> **Source passage**:
--------
The bulk of the population acceded to Elizabeth's religious settlement with varying degrees of enthusiasm or resignation. It was imposed by law, and secured Parliamentary approval only by a narrow vote in which all the Roman Catholic bishops who were not imprisoned voted against. As well as those who continued to recognise papal supremacy, the more militant Protestants, or Puritans as they became known, opposed it. Both groups were punished and disenfranchised in various ways and cracks in the facade of religious unity in England appeared.

Despite separation from Rome, the Church of England under Henry VIII remained essentially Catholic rather than Protestant in nature. Pope Leo X had earlier awarded to Henry himself the title of fidei defensor (defender of the faith), partly on account of Henry's attack on Lutheranism.[lower-alpha 3] Some Protestant-influenced changes under Henry included a limited iconoclasm, the abolition of pilgrimages, and pilgrimage shrines, chantries, and the extinction of many saints' days. However, only minor changes in liturgy occurred during Henry's reign, and he carried through the Six Articles of 1539 which reaffirmed the Catholic nature of the church.

All this took place, however, at a time of major religious upheaval in Western Europe associated with the Reformation; once the schism had occurred, some reform probably became inevitable.

Only under Henry's son Edward VI (reigned 1547 – 1553) did the first major changes in parish activity take place, including translation and thorough revision of the liturgy along more Protestant lines. The resulting Book of Common Prayer, issued in 1549 and revised in 1552, came into use by the authority of the Parliament of England.

Reunion with Rome

Following the death of Edward, his half-sister the Roman Catholic Mary I (reigned 1553 – 1558) came to the throne. She renounced the Henrician and Edwardian changes, first by repealing her brother's reforms then by re-establishing unity with Rome. The Marian Persecutions of Protestants and dissenters took place at this time. The queen's image after the persecutions turned into that of an almost legendary tyrant called Bloody Mary. This view of Bloody Mary was mainly due to the widespread publication of Foxe's Book of Martyrs during her successor Elizabeth I's reign.
--------
> **Listed records**:

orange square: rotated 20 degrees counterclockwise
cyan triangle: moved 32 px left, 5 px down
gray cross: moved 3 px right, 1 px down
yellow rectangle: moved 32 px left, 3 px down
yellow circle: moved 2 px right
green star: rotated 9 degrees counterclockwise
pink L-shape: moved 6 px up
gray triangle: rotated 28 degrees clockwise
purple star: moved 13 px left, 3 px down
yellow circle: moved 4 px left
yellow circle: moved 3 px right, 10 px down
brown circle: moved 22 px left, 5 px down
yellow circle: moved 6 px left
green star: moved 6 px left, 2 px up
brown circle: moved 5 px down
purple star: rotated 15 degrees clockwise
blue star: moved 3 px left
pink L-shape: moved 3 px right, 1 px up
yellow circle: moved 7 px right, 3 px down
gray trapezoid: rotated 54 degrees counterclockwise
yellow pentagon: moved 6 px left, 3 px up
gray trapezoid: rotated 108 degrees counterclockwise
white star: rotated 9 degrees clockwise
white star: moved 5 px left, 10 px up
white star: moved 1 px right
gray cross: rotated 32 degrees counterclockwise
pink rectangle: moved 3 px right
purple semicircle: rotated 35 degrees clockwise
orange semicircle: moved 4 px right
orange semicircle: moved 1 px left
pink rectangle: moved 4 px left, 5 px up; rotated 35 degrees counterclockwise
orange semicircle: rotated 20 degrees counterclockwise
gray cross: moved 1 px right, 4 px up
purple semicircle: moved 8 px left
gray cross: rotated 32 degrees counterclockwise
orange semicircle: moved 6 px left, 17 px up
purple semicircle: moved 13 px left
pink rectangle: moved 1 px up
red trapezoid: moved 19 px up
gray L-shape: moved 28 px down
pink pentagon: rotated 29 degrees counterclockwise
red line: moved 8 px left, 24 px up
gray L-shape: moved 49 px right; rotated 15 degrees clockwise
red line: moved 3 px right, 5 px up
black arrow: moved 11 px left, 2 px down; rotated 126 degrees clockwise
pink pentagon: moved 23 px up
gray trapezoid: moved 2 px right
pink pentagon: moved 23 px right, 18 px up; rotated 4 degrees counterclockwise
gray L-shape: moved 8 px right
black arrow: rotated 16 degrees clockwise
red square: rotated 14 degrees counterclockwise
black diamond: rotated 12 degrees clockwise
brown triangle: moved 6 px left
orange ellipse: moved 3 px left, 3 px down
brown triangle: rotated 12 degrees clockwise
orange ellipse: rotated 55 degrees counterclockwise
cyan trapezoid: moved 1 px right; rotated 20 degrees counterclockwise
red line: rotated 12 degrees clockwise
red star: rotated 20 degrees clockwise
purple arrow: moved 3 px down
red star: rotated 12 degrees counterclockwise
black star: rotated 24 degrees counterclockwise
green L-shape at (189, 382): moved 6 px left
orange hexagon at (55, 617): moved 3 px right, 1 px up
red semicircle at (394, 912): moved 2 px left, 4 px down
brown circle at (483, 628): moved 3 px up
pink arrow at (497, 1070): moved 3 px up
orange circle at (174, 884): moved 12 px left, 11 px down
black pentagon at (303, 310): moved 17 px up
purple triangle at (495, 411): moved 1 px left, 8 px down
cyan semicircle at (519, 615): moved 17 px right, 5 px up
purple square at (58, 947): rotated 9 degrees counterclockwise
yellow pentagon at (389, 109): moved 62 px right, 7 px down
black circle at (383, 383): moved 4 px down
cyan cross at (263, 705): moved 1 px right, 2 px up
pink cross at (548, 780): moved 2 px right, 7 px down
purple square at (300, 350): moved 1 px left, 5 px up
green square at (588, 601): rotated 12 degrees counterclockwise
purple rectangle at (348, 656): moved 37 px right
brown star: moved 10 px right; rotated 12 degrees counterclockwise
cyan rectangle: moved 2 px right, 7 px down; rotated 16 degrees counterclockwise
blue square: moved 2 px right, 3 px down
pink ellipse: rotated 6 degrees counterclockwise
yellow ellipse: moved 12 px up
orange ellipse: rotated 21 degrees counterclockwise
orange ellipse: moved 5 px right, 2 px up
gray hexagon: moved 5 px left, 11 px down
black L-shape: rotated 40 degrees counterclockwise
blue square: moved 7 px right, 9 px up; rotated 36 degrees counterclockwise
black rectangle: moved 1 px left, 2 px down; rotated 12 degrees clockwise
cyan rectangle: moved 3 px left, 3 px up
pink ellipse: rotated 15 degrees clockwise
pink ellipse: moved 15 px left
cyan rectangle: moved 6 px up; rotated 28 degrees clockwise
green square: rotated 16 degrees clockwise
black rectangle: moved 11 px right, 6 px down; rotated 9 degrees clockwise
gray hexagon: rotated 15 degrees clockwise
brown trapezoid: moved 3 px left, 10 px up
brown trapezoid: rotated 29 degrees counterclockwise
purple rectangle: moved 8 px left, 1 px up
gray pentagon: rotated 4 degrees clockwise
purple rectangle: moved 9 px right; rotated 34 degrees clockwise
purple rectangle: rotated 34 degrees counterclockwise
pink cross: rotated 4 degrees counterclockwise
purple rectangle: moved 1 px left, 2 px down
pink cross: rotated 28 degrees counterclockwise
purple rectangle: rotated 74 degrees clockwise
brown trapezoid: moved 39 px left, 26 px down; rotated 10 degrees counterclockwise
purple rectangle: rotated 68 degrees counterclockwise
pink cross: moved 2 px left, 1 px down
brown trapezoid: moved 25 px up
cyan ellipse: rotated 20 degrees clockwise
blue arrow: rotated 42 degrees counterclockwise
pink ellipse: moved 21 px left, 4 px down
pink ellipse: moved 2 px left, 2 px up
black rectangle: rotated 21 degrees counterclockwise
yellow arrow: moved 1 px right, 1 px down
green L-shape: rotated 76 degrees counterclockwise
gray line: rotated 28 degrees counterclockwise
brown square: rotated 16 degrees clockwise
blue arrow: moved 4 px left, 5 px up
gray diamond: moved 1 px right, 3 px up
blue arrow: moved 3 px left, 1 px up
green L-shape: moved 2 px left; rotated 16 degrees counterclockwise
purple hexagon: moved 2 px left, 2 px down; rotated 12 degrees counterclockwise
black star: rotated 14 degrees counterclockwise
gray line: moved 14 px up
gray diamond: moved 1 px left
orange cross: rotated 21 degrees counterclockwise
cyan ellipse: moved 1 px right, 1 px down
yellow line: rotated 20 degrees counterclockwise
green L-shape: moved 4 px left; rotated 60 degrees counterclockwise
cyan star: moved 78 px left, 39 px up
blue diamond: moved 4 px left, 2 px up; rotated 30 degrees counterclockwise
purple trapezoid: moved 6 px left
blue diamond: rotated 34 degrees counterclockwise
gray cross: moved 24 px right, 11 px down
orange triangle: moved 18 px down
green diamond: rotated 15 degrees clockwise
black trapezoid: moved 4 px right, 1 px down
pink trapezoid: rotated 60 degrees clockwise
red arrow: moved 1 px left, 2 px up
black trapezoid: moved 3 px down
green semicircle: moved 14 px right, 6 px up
--------
> **Complete the following**:
1 > Answer these questions from the passage on the English church:
(a) In what year did Henry carry through the Six Articles?
(b) In which two years was the Book of Common Prayer issued and then revised?
(c) The widespread publication of which book is given as the main cause of the view of Bloody Mary?
2 > Please render the rows as a Markdown table with the columns Nr and Line, starting with the first row and going on through the row with "gray trapezoid: moved 2 px right". Leave out blank lines.
The passage and the rows have no connection to each other.

> **In response**:
1 >
(a) 1539
(b) 1549 and 1552
(c) Foxe's Book of Martyrs

2 >
| Nr | Line |
|---|---|
| 1 | orange square: rotated 20 degrees counterclockwise |
| 2 | cyan triangle: moved 32 px left, 5 px down |
| 3 | gray cross: moved 3 px right, 1 px down |
| 4 | yellow rectangle: moved 32 px left, 3 px down |
| 5 | yellow circle: moved 2 px right |
| 6 | green star: rotated 9 degrees counterclockwise |
| 7 | pink L-shape: moved 6 px up |
| 8 | gray triangle: rotated 28 degrees clockwise |
| 9 | purple star: moved 13 px left, 3 px down |
| 10 | yellow circle: moved 4 px left |
| 11 | yellow circle: moved 3 px right, 10 px down |
| 12 | brown circle: moved 22 px left, 5 px down |
| 13 | yellow circle: moved 6 px left |
| 14 | green star: moved 6 px left, 2 px up |
| 15 | brown circle: moved 5 px down |
| 16 | purple star: rotated 15 degrees clockwise |
| 17 | blue star: moved 3 px left |
| 18 | pink L-shape: moved 3 px right, 1 px up |
| 19 | yellow circle: moved 7 px right, 3 px down |
| 20 | gray trapezoid: rotated 54 degrees counterclockwise |
| 21 | yellow pentagon: moved 6 px left, 3 px up |
| 22 | gray trapezoid: rotated 108 degrees counterclockwise |
| 23 | white star: rotated 9 degrees clockwise |
| 24 | white star: moved 5 px left, 10 px up |
| 25 | white star: moved 1 px right |
| 26 | gray cross: rotated 32 degrees counterclockwise |
| 27 | pink rectangle: moved 3 px right |
| 28 | purple semicircle: rotated 35 degrees clockwise |
| 29 | orange semicircle: moved 4 px right |
| 30 | orange semicircle: moved 1 px left |
| 31 | pink rectangle: moved 4 px left, 5 px up; rotated 35 degrees counterclockwise |
| 32 | orange semicircle: rotated 20 degrees counterclockwise |
| 33 | gray cross: moved 1 px right, 4 px up |
| 34 | purple semicircle: moved 8 px left |
| 35 | gray cross: rotated 32 degrees counterclockwise |
| 36 | orange semicircle: moved 6 px left, 17 px up |
| 37 | purple semicircle: moved 13 px left |
| 38 | pink rectangle: moved 1 px up |
| 39 | red trapezoid: moved 19 px up |
| 40 | gray L-shape: moved 28 px down |
| 41 | pink pentagon: rotated 29 degrees counterclockwise |
| 42 | red line: moved 8 px left, 24 px up |
| 43 | gray L-shape: moved 49 px right; rotated 15 degrees clockwise |
| 44 | red line: moved 3 px right, 5 px up |
| 45 | black arrow: moved 11 px left, 2 px down; rotated 126 degrees clockwise |
| 46 | pink pentagon: moved 23 px up |
| 47 | gray trapezoid: moved 2 px right |